SUPPLIED ENTRIES.
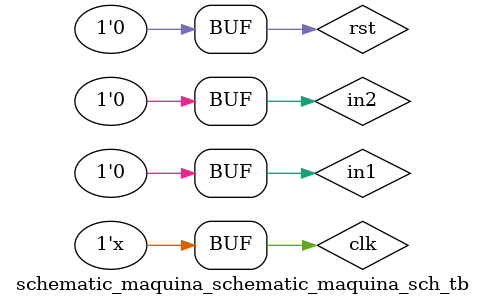
<source format=v>

`timescale 1ns / 1ps

module schematic_maquina_schematic_maquina_sch_tb;

// Inputs
	reg clk;
	reg rst;
	reg in1;
	reg in2;

	// Outputs
	wire out1;
	wire out2;

	// Instantiate the Unit Under Test (UUT)
	schematic_maquina UUT(
		.clk(clk), 
		.rst(rst), 
		.in1(in1), 
		.in2(in2), 
		.out1(out1), 
		.out2(out2)
	);
	always #50 clk = ~clk;
	initial begin
		// Initialize Inputs
		clk = 0;
		rst = 0;
		
		in1 = 0;
		in2 = 1;
		
		#100;
		in1 = 1;
		in2 = 0;
		
		#50;
		in1 = 1;
		in2 = 1;

		#50;
		in1 = 0;
		in2 = 0;
		
		end		
endmodule
</source>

ABOUT THIS TASK.
The expected response is every line of the material, written out exactly, with the images removed.

RESPONSE AREA.
<source format=v>

`timescale 1ns / 1ps

module schematic_maquina_schematic_maquina_sch_tb;

// Inputs
	reg clk;
	reg rst;
	reg in1;
	reg in2;

	// Outputs
	wire out1;
	wire out2;

	// Instantiate the Unit Under Test (UUT)
	schematic_maquina UUT(
		.clk(clk), 
		.rst(rst), 
		.in1(in1), 
		.in2(in2), 
		.out1(out1), 
		.out2(out2)
	);
	always #50 clk = ~clk;
	initial begin
		// Initialize Inputs
		clk = 0;
		rst = 0;
		
		in1 = 0;
		in2 = 1;
		
		#100;
		in1 = 1;
		in2 = 0;
		
		#50;
		in1 = 1;
		in2 = 1;

		#50;
		in1 = 0;
		in2 = 0;
		
		end		
endmodule
</source>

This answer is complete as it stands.